Yahoo reaches $7.1bn sell-back deal with Alibaba

Yahoo has reached an agreement with Alibaba Group for a phased sell off of its stake in China's biggest internet group

After years of negotiation, Yahoo has reached an agreement with Alibaba Group for a phased sell off of its stake in China's biggest internet group.

In the first phase, Alibaba will buy back half the 40% stake owned by Yahoo for $7.1bn, made up of at least $6.3bn in cash proceeds and up to $800m in newly-issued Alibaba preferred stock.

The agreement will enable Alibaba to consider an initial public offering (IPO) but requires Alibaba at the time of an IPO to either buy back 25% of Yahoo's remaining stake or allow Yahoo to sell those shares in the IPO.

After the IPO, the agreement allows Yahoo to sell all its remaining shares in Alibaba. Analysts say the agreements points to an IPO for Alibaba in 2015, but the company has made no commitment to any specific timetable.

The deal gives Alibaba a route to independence and Yahoo the means to pay dividends, make acquisitions, or buy back its own shares, as demanded by some shareholders, according to the BBC.
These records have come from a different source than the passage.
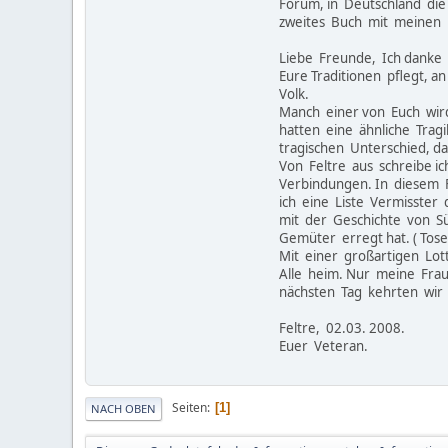
Forum, in Deutschland die
zweites Buch mit meinen 
Liebe Freunde, Ich danke 
Eure Traditionen pflegt, 
Volk.
Manch einer von Euch wir
hatten eine ähnliche Trag
tragischen Unterschied, 
Von Feltre aus schreibe i
Verbindungen. In diesem F
ich eine Liste Vermisster
mit der Geschichte von Süd
Gemüter erregt hat. ( Tos
Mit einer großartigen Lo
Alle heim. Nur meine Frau
nächsten Tag kehrten wir
Feltre, 02.03. 2008.
Euer Veteran.
Seiten
1
NACH OBEN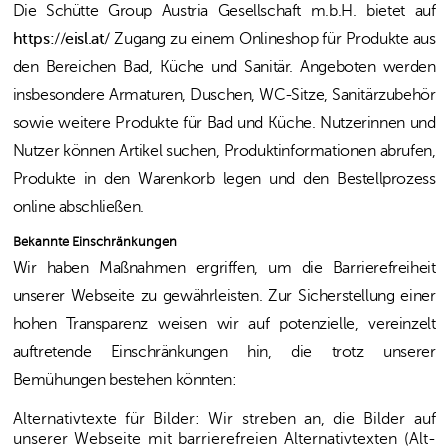
Die Schütte Group Austria Gesellschaft m.b.H. bietet auf
https://eisl.at/
Zugang zu einem Onlineshop für Produkte aus
den Bereichen Bad, Küche und Sanitär. Angeboten werden
insbesondere Armaturen, Duschen, WC-Sitze, Sanitärzubehör
sowie weitere Produkte für Bad und Küche. Nutzerinnen und
Nutzer können Artikel suchen, Produktinformationen abrufen,
Produkte in den Warenkorb legen und den Bestellprozess
online abschließen.
Bekannte Einschränkungen
Wir haben Maßnahmen ergriffen, um die Barrierefreiheit
unserer Webseite zu gewährleisten. Zur Sicherstellung einer
hohen Transparenz weisen wir auf potenzielle, vereinzelt
auftretende Einschränkungen hin, die trotz unserer
Bemühungen bestehen könnten:
Alternativtexte für Bilder:
Wir streben an, die Bilder auf
unserer Webseite mit barrierefreien Alternativtexten (Alt-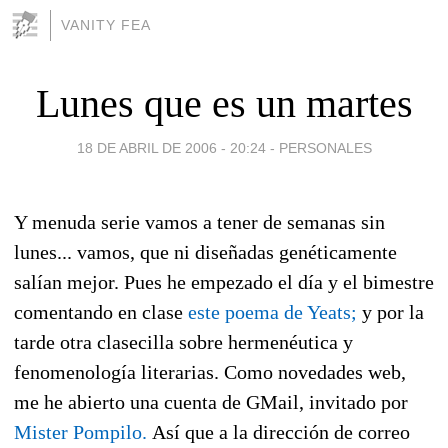
VANITY FEA
Lunes que es un martes
18 DE ABRIL DE 2006 - 20:24
-
PERSONALES
Y menuda serie vamos a tener de semanas sin
lunes... vamos, que ni diseñadas genéticamente
salían mejor. Pues he empezado el día y el bimestre
comentando en clase
este poema de Yeats;
y por la
tarde otra clasecilla sobre hermenéutica y
fenomenología literarias. Como novedades web,
me he abierto una cuenta de GMail, invitado por
Mister Pompilo.
Así que a la dirección de correo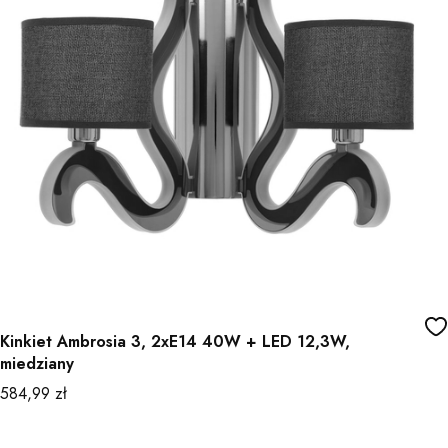
Kinkiet Ambrosia 3, 2xE14 40W + LED 12,3W,
miedziany
Cena
584,99 zł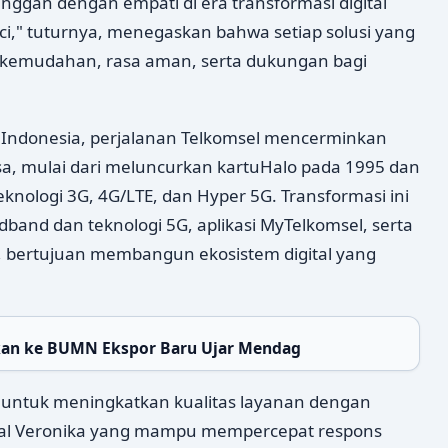
nggan dengan empati di era transformasi digital
ci," tuturnya, menegaskan bahwa setiap solusi yang
kemudahan, rasa aman, serta dukungan bagi
 Indonesia, perjalanan Telkomsel mencerminkan
a, mulai dari meluncurkan kartuHalo pada 1995 dan
knologi 3G, 4G/LTE, dan Hyper 5G. Transformasi ini
and dan teknologi 5G, aplikasi MyTelkomsel, serta
 bertujuan membangun ekosistem digital yang
kan ke BUMN Ekspor Baru Ujar Mendag
 untuk meningkatkan kualitas layanan dengan
ual Veronika yang mampu mempercepat respons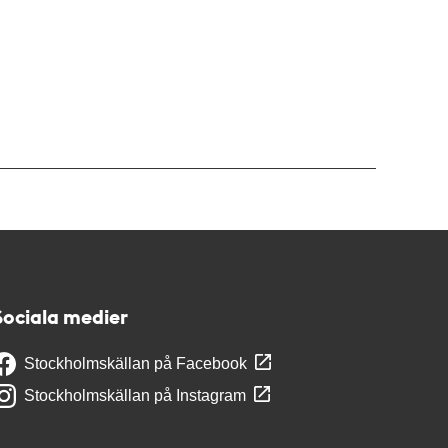
Sociala medier
Stockholmskällan på Facebook
Stockholmskällan på Instagram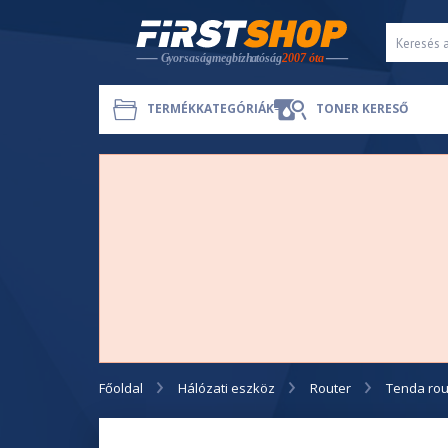
TERMÉKKATEGÓRIÁK
TONER KERESŐ
Főoldal
Hálózati eszköz
Router
Tenda rou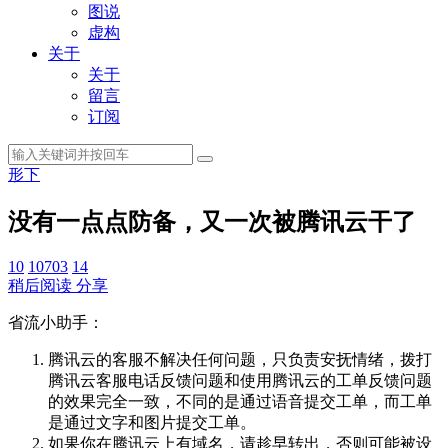
图说
虚构
关于
关于
留言
订阅
形下
没有一点点防备，又一次被腾讯云干了
10
10703
14
稍后阅读
分享
省流小助手：
腾讯云的客服不解决任何问题，只负责安抚情绪，拨打
腾讯云客服电话反馈问题和使用腾讯云的工单反馈问题
的效果完全一致，不同的是通过语音提交工单，而工单
是通过文字和图片提交工单。
如果你在腾讯云上有域名，请趁早转出，否则可能被设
"We look forward to delivering the proceeds of the near-term transaction to our shareholders, and to the further enhancement of value and the additional monetization in the future that this agreement enables," Tim Morse, chief financial officer at Yahoo said in a statement.

Alibaba has long sought to buy back Yahoo's stake in the company, but negotiations have suffered many setbacks.

"The transaction will establish a balanced ownership structure that enables Alibaba to take our business to the next level as a public company in the future," said Jack Ma, chief executive officer of Alibaba Group.

Negotiations for this deal with Alibaba began around the time former Yahoo chief executive Carol Bartz was ousted by the board in September 2011, according to the Financial Times.

Tim Morse, who stepped in as interim CEO, led Yahoo’s negotiations in consultation with a special transaction committee made of Yahoo board members.

Scott Thompson, who served as Yahoo’s chief executive for just three months before leaving when a disgruntled shareholder revealed he had made false claims about his qualifications, was not instrumental to the deal, the FT said, citing people familiar with the negotiations.